╭─ AUSGELESENE DATEN

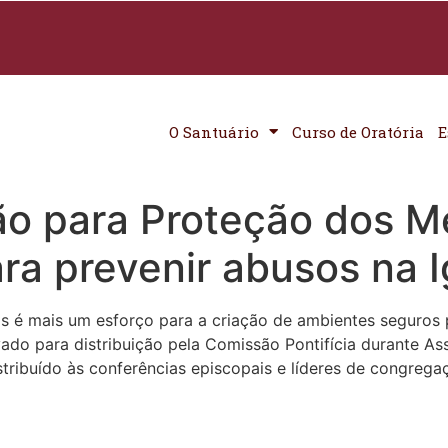
O Santuário
Curso de Oratória
E
ão para Proteção dos M
ra prevenir abusos na I
das é mais um esforço para a criação de ambientes seguros 
vado para distribuição pela Comissão Pontifícia durante A
stribuído às conferências episcopais e líderes de congrega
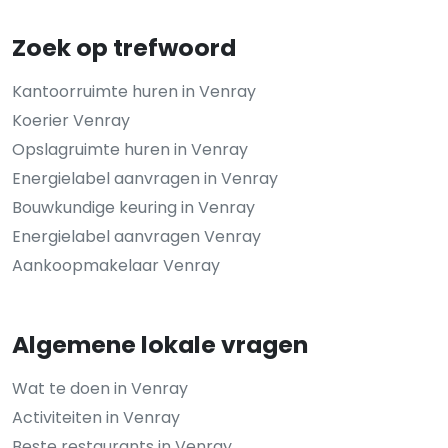
Zoek op trefwoord
Kantoorruimte huren in Venray
Koerier Venray
Opslagruimte huren in Venray
Energielabel aanvragen in Venray
Bouwkundige keuring in Venray
Energielabel aanvragen Venray
Aankoopmakelaar Venray
Algemene lokale vragen
Wat te doen in Venray
Activiteiten in Venray
Beste restaurants in Venray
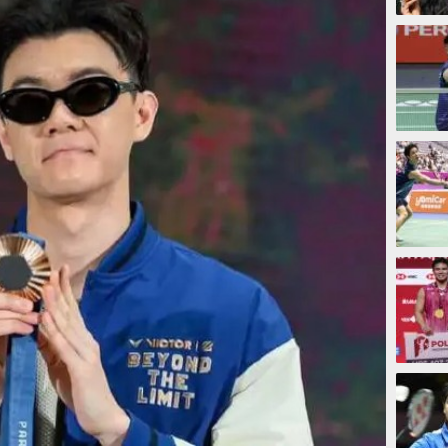
2 jam
2 jam
3 jam
3 jam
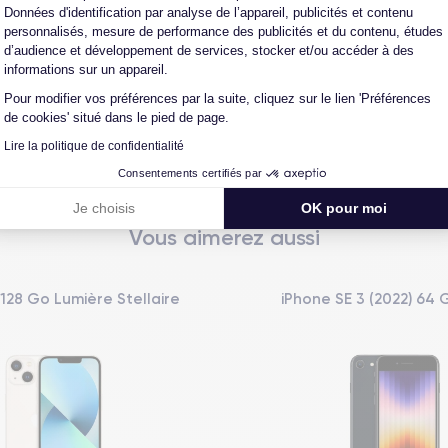
Données d'identification par analyse de l’appareil, publicités et contenu
personnalisés, mesure de performance des publicités et du contenu, études
d’audience et développement de services, stocker et/ou accéder à des
informations sur un appareil.
L'expert du reconditionné
Un SAV proche et en Fran
0 ans, nous reconditionnons nous-
Nos équipes sont en contact dir
Pour modifier vos préférences par la suite, cliquez sur le lien 'Préférences
us nos produits pour un maximum
notre atelier pour une résolution 
de cookies' situé dans le pied de page.
de qualité.
cas de pépin.
Lire la politique de confidentialité
Consentements certifiés par
Je choisis
OK pour moi
Vous aimerez aussi
 128 Go Lumière Stellaire
iPhone SE 3 (2022) 64 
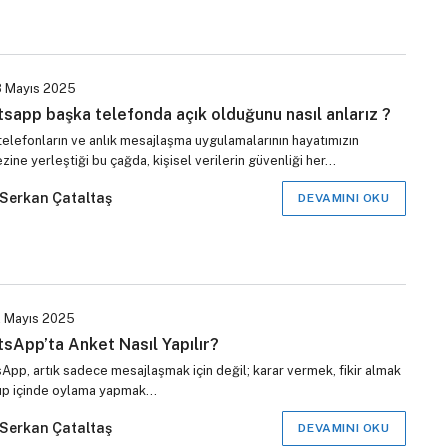
 Mayıs 2025
sapp başka telefonda açık olduğunu nasıl anlarız ?
 telefonların ve anlık mesajlaşma uygulamalarının hayatımızın
ine yerleştiği bu çağda, kişisel verilerin güvenliği her…
Serkan Çataltaş
DEVAMINI OKU
 Mayıs 2025
sApp’ta Anket Nasıl Yapılır?
App, artık sadece mesajlaşmak için değil; karar vermek, fikir almak
up içinde oylama yapmak…
Serkan Çataltaş
DEVAMINI OKU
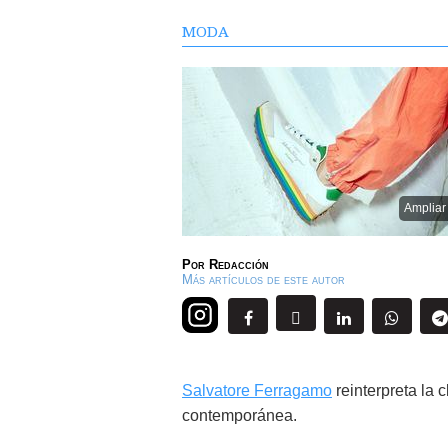
MODA
Ampliar
Por
Redacción
Más artículos de este autor
Salvatore Ferragamo
reinterpreta la c
contemporánea.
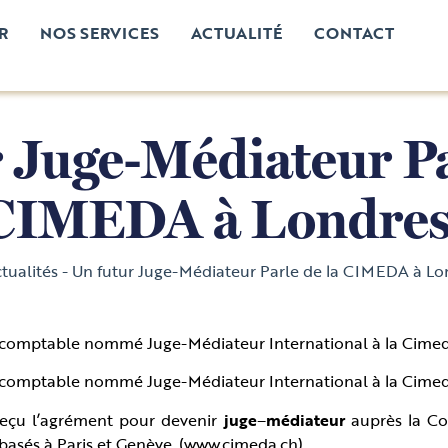
R
NOS SERVICES
ACTUALITÉ
CONTACT
 Juge-Médiateur Pa
CIMEDA à Londres
tualités
-
Un futur Juge-Médiateur Parle de la CIMEDA à Lo
t comptable nommé Juge-Médiateur International à la Cime
t comptable nommé Juge-Médiateur International à la Cime
çu l’agrément pour devenir
juge
–
médiateur
auprès la Co
 basés à Paris et Genève. (www.cimeda.ch)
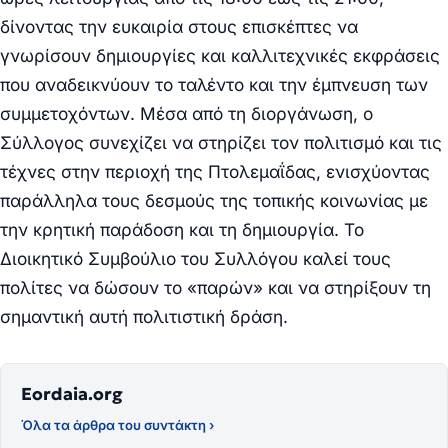
δίνοντας την ευκαιρία στους επισκέπτες να
γνωρίσουν δημιουργίες και καλλιτεχνικές εκφράσεις
που αναδεικνύουν το ταλέντο και την έμπνευση των
συμμετοχόντων.
Μέσα από τη διοργάνωση, ο
Σύλλογος συνεχίζει να στηρίζει τον πολιτισμό και τις
τέχνες στην περιοχή της Πτολεμαΐδας, ενισχύοντας
παράλληλα τους δεσμούς της τοπικής κοινωνίας με
την κρητική παράδοση και τη δημιουργία.
Το
Διοικητικό Συμβούλιο του Συλλόγου καλεί τους
πολίτες να δώσουν το «παρών» και να στηρίξουν τη
σημαντική αυτή πολιτιστική δράση.
Eordaia.org
Όλα τα άρθρα του συντάκτη ›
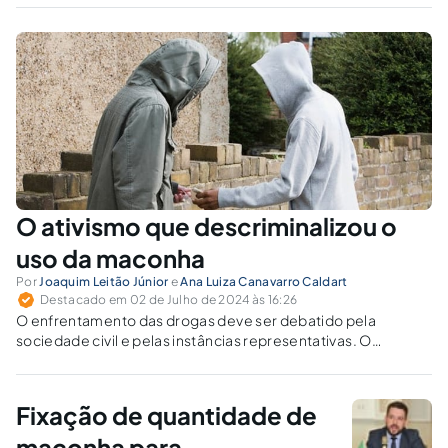
grupos sociais vulneráveis. A Teoria do Delito,
como proposta por Zaffaroni, sugere que o
Direito Penal é um mecanismo de contenção
do poder punitivo estatal,...
O ativismo que descriminalizou o
uso da maconha
Por
Joaquim Leitão Júnior
e
Ana Luiza Canavarro Caldart
Destacado em 02 de Julho de 2024 às 16:26
O enfrentamento das drogas deve ser debatido pela
sociedade civil e pelas instâncias representativas. O
Supremo, alheio aos conflitos das ruas permeadas por
traficantes, milícias e facções, não está apto a se debruçar
sobre a questão.
Fixação de quantidade de
maconha para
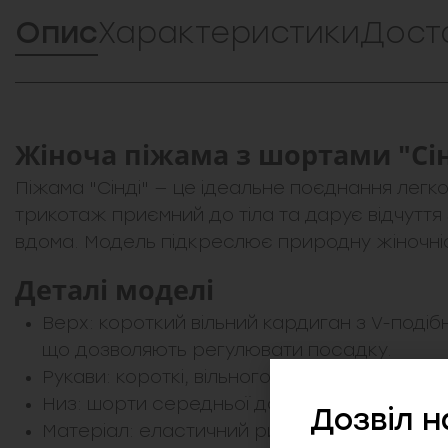
Опис
Характеристики
Дост
Жіноча піжама з шортами "Сін
Піжама "Сінді" — це ідеальне поєднання легк
трикотаж приємний до тіла та дарує відчуття з
вдома. Модель підкреслює природну жіночніст
Деталі моделі
Верх: короткий вільний кардиган з V-подіб
що дозволяють регулювати посадку.
Рукави: короткі, вільного крою, забезпечу
Низ: шорти середньої довжини з еластичним 
Дозвіл н
Матеріал: еластичний рифлений трикотаж,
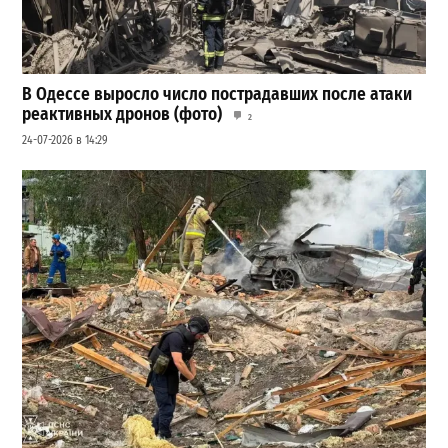
В Одессе выросло число пострадавших после атаки
реактивных дронов (фото)
2
24-07-2026 в 14:29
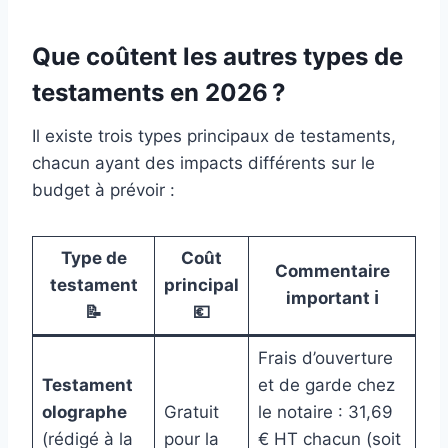
Que coûtent les autres types de
testaments en 2026 ?
Il existe trois types principaux de testaments,
chacun ayant des impacts différents sur le
budget à prévoir :
Type de
Coût
Commentaire
testament
principal
important ℹ️
📝
💶
Frais d’ouverture
Testament
et de garde chez
olographe
Gratuit
le notaire : 31,69
(rédigé à la
pour la
€ HT chacun (soit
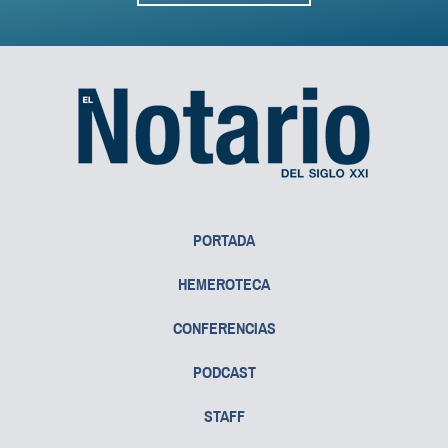
PORTADA
HEMEROTECA
CONFERENCIAS
PODCAST
STAFF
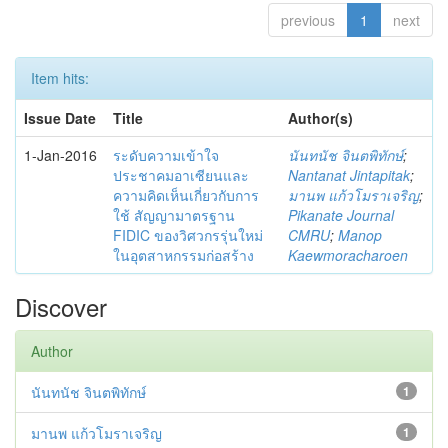
previous
1
next
Item hits:
Issue Date
Title
Author(s)
1-Jan-2016
ระดับความเข้าใจ
นันทนัช จินตพิทักษ์
;
ประชาคมอาเซียนและ
Nantanat Jintapitak
;
ความคิดเห็นเกี่ยวกับการ
มานพ แก้วโมราเจริญ
;
ใช้ สัญญามาตรฐาน
Pikanate Journal
FIDIC ของวิศวกรรุ่นใหม่
CMRU
;
Manop
ในอุตสาหกรรมก่อสร้าง
Kaewmoracharoen
Discover
Author
นันทนัช จินตพิทักษ์
1
มานพ แก้วโมราเจริญ
1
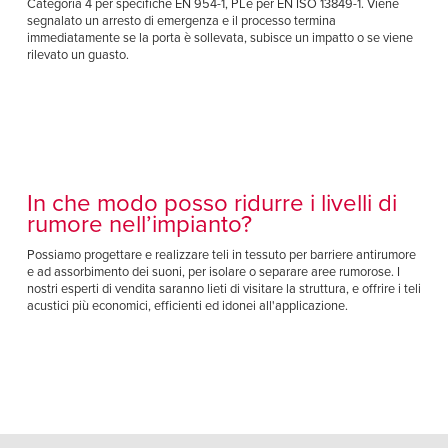
Categoria 4 per specifiche EN 954-1, PLe per EN ISO 13849-1. Viene
segnalato un arresto di emergenza e il processo termina
immediatamente se la porta è sollevata, subisce un impatto o se viene
rilevato un guasto.
In che modo posso ridurre i livelli di
rumore nell’impianto?
Possiamo progettare e realizzare teli in tessuto per barriere antirumore
e ad assorbimento dei suoni, per isolare o separare aree rumorose. I
nostri esperti di vendita saranno lieti di visitare la struttura, e offrire i teli
acustici più economici, efficienti ed idonei all'applicazione.
INFORMATIVA SULLA PRIVACY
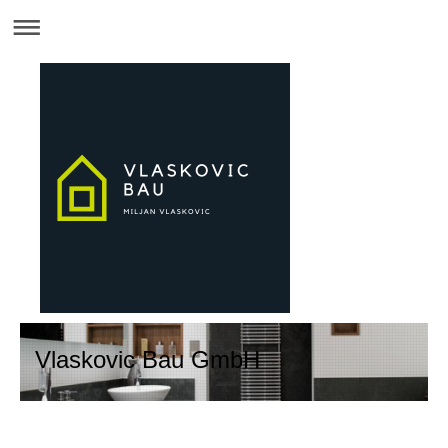
Vlaskovic Bau GmbH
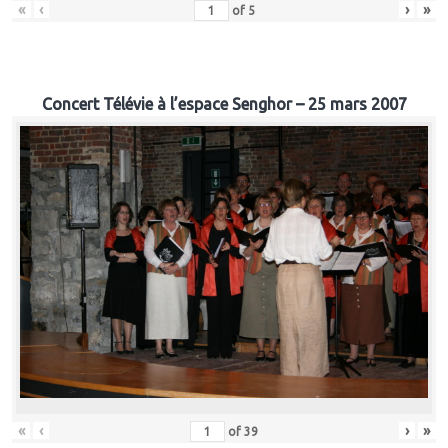
«
‹
›
»
of
5
Concert Télévie à l’espace Senghor – 25 mars 2007
«
‹
›
»
of
39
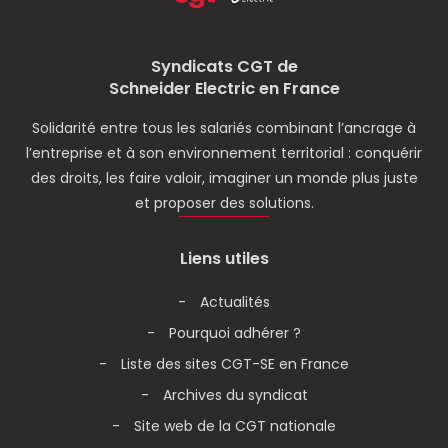
Syndicats CGT de
Schneider Electric en France
Solidarité entre tous les salariés combinant l’ancrage à
l’entreprise et à son environnement territorial : conquérir
des droits, les faire valoir, imaginer un monde plus juste
et proposer des solutions.
Liens utiles
Actualités
Pourquoi adhérer ?
Liste des sites CGT-SE en France
Archives du syndicat
Site web de la CGT nationale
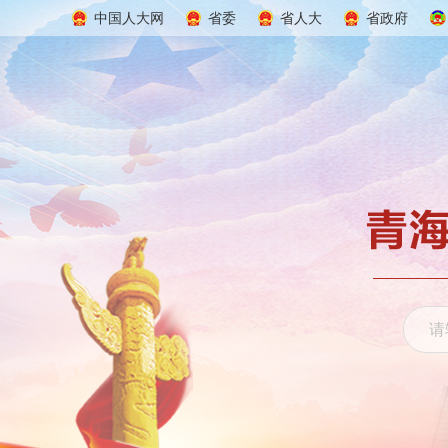
中国人大网
省委
省人大
省政府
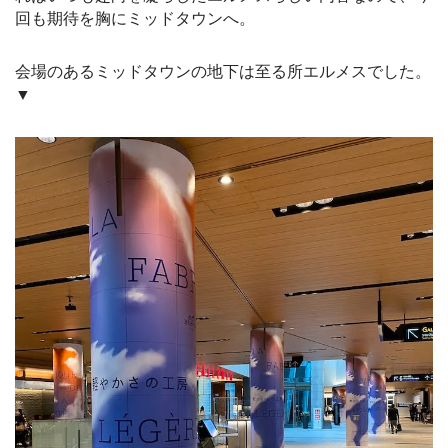
回も期待を胸にミッドタウンへ。
会場のあるミッドタウンの地下は至る所エルメスでした。
▼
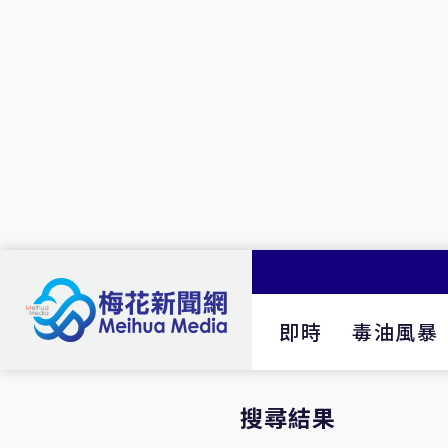
即時
毒油風暴
搜尋結果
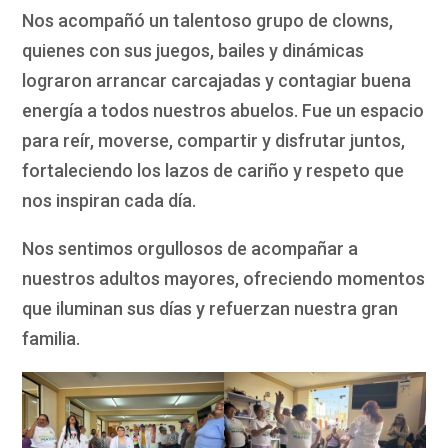
Nos acompañó un talentoso grupo de clowns,
quienes con sus juegos, bailes y dinámicas
lograron arrancar carcajadas y contagiar buena
energía a todos nuestros abuelos. Fue un espacio
para reír, moverse, compartir y disfrutar juntos,
fortaleciendo los lazos de cariño y respeto que
nos inspiran cada día.
Nos sentimos orgullosos de acompañar a
nuestros adultos mayores, ofreciendo momentos
que iluminan sus días y refuerzan nuestra gran
familia.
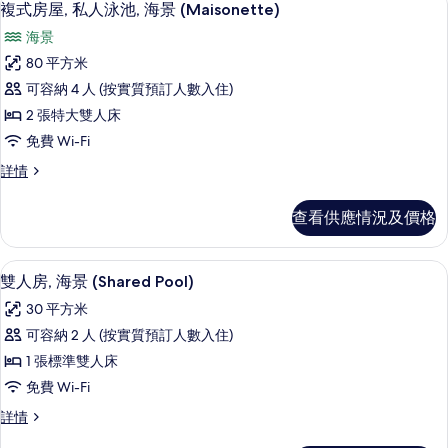
9
複式房屋, 私人泳池, 海景 (Maisonette)
房
入
篩
海景
所
選
80 平方米
有
條
可容納 4 人 (按實質預訂人數入住)
複
件
2 張特大雙人床
式
免費 Wi-Fi
房
複
詳情
屋,
式
私
房
查看供應情況及價格
屋,
人
私
泳
人
雙人房, 海景 (Shared Pool) | 
載
3
泳
雙人房, 海景 (Shared Pool)
池,
入
池,
海
30 平方米
海
所
景
景
可容納 2 人 (按實質預訂人數入住)
有
(Maisonette)
(Maisonette)
1 張標準雙人床
詳
雙
的
情
免費 Wi-Fi
人
相
雙
詳情
房,
人
片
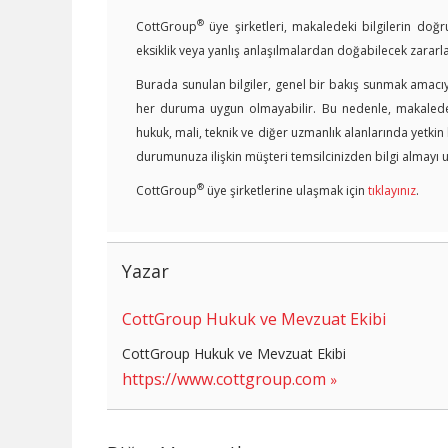
®
CottGroup
üye şirketleri, makaledeki bilgilerin doğr
eksiklik veya yanlış anlaşılmalardan doğabilecek zararl
Burada sunulan bilgiler, genel bir bakış sunmak amacıyl
her duruma uygun olmayabilir. Bu nedenle, makalede y
hukuk, mali, teknik ve diğer uzmanlık alanlarında yetki
durumunuza ilişkin müşteri temsilcinizden bilgi almayı u
®
CottGroup
üye şirketlerine ulaşmak için
tıklayınız
.
Yazar
CottGroup Hukuk ve Mevzuat Ekibi
CottGroup Hukuk ve Mevzuat Ekibi
https://www.cottgroup.com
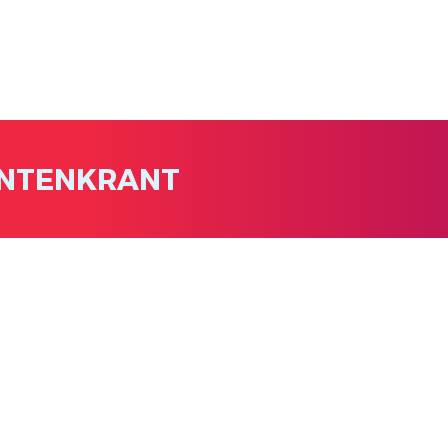
NTENKRANT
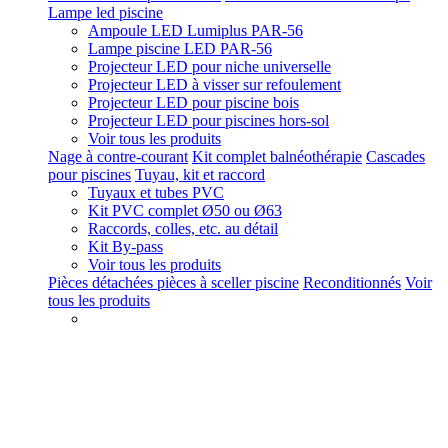
Lampe led piscine
Ampoule LED Lumiplus PAR-56
Lampe piscine LED PAR-56
Projecteur LED pour niche universelle
Projecteur LED à visser sur refoulement
Projecteur LED pour piscine bois
Projecteur LED pour piscines hors-sol
Voir tous les produits
Nage à contre-courant
Kit complet balnéothérapie
Cascades
pour piscines
Tuyau, kit et raccord
Tuyaux et tubes PVC
Kit PVC complet Ø50 ou Ø63
Raccords, colles, etc. au détail
Kit By-pass
Voir tous les produits
Pièces détachées pièces à sceller piscine
Reconditionnés
Voir
tous les produits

╰─

* **DEINE AUFGABE**
Schreib aus den Datensätzen oben alles von der Zeile mit „grupos sociais vulneráveis.“ bis hinunter zur Zeile mit „maconha para“ ab, beide Zeilen eingeschlossen. Übernimm jede Zeile Wort für Wort und ohne Änderungen.

* **ANTWORT FOLGT**
grupos sociais vulneráveis. A Teoria do Delito,
como proposta por Zaffaroni, sugere que o
Direito Penal é um mecanismo de contenção
do poder punitivo estatal,...
O ativismo que descriminalizou o
uso da maconha
Por
Joaquim Leitão Júnior
e
Ana Luiza Canavarro Caldart
Destacado em 02 de Julho de 2024 às 16:26
O enfrentamento das drogas deve ser debatido pela
sociedade civil e pelas instâncias representativas. O
Supremo, alheio aos conflitos das ruas permeadas por
traficantes, milícias e facções, não está apto a se debruçar
sobre a questão.
Fixação de quantidade de
maconha para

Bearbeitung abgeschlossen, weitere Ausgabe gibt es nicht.